**DIRECTIVE 1**
Answer these questions about the ADIOS2 issue thread below, one line each:
(a) How many bytes does a single PIConGPU rank contribute to the metadata?
(b) What MarshalMethod is set in SST?
(c) Which PR is used on Frontier?
**DIRECTIVE 2**
Reproduce the passage of the ADIOS2 issue thread below from "Oct 17 '23 11:10 eisenhauer" up to and including "workaround for now.", word for word.

**EXTRACT PROVIDED**
ADIOS2 SST metadata aggregation does not scale above 2GB (PIConGPU: more than 7k nodes on Frontier)

Describe the bug CP_consolidateDataToRankZero() in source/adios2/toolkit/sst/cp/cp_common.c collects the metadata to rank 0 upon EndStep. In PIConGPU, a single rank's contribution is ~38948 bytes.

On 7000 Frontier nodes with 8 GPUs per node: 38948B*7000*8 = 2080MB

Looking into CP_consolidateDataToRankZero():

    if (Stream->Rank == 0)
    {
        int TotalLen = 0;
        Displs = malloc(Stream->CohortSize * sizeof(*Displs));

        Displs[0] = 0;
        TotalLen = (RecvCounts[0] + 7) & ~7;

        for (int i = 1; i < Stream->CohortSize; i++)
        {
            int RoundUp = (RecvCounts[i] + 7) & ~7;
            Displs[i] = TotalLen;
            TotalLen += RoundUp;
        }

        RecvBuffer = malloc(TotalLen * sizeof(char));
    }

    /*
     * Now we have the receive buffer, counts, and displacements, and
     * can gather the data
     */

    SMPI_Gatherv(Buffer, DataSize, SMPI_CHAR, RecvBuffer, RecvCounts, Displs, SMPI_CHAR, 0,
                 Stream->mpiComm);

Since the Displs is a vector of int, the maximum supported dest buffer size for this method is 2GB.

To Reproduce -- no reproducer --

Expected behavior Some method to handle SST metadata aggregation at large scale

Desktop (please complete the following information):

Frontier, using PR #3588

Additional context I'm setting MarshalMethod = bp5 in SST

Following up Was the issue fixed? Please report back.

Oct 17 '23 11:10 franzpoeschel

No worries. Likely we just need to replicate BP5-file-engine-style techniques in SST.

Oct 17 '23 11:10 eisenhauer

No worries. Likely we just need to replicate BP5-file-engine-style techniques in SST.

Hey Greg, thank you for the fast reply. Is this something that can already be tested today by setting some hidden flag? Otherwise, I might split the causing SMPI_Gatherv call into multiple smaller calls as a workaround for now.

Oct 17 '23 11:10 franzpoeschel

Also, does it make a difference that I'm using branch #3588 on Frontier? (I need that branch for a scalability fix of the MPI DP)

Oct 17 '23 11:10 franzpoeschel

No worries. Likely we just need to replicate BP5-file-engine-style techniques in SST.

**SUPPLIED INFORMATION**
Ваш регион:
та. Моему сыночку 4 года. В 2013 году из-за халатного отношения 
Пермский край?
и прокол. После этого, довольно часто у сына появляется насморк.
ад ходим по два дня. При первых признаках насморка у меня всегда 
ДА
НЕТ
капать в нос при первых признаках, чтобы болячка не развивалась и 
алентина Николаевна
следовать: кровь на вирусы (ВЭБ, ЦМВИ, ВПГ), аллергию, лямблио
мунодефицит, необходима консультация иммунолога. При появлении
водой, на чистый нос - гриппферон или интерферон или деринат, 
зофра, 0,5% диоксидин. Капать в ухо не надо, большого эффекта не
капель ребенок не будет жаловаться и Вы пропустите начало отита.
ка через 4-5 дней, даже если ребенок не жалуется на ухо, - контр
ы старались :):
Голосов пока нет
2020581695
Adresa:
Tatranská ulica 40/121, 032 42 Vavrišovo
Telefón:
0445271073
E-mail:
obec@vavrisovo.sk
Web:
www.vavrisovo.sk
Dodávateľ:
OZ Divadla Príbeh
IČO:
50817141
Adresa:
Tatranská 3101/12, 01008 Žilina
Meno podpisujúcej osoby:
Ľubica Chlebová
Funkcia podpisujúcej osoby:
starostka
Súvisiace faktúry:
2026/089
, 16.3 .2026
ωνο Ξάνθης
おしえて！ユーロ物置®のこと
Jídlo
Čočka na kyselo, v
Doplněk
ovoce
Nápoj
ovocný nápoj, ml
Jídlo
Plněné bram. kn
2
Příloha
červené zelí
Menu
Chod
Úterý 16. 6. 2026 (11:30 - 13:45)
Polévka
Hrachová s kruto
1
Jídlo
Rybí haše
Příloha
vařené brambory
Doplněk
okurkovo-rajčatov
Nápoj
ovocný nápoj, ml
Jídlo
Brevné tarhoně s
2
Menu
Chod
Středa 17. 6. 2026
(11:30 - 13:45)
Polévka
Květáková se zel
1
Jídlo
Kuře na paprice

**WRITTEN SOLUTION 1**
(a) About 38948 bytes.
(b) bp5
(c) #3588

**WRITTEN SOLUTION 2**
Oct 17 '23 11:10 eisenhauer

No worries. Likely we just need to replicate BP5-file-engine-style techniques in SST.

Hey Greg, thank you for the fast reply. Is this something that can already be tested today by setting some hidden flag? Otherwise, I might split the causing SMPI_Gatherv call into multiple smaller calls as a workaround for now.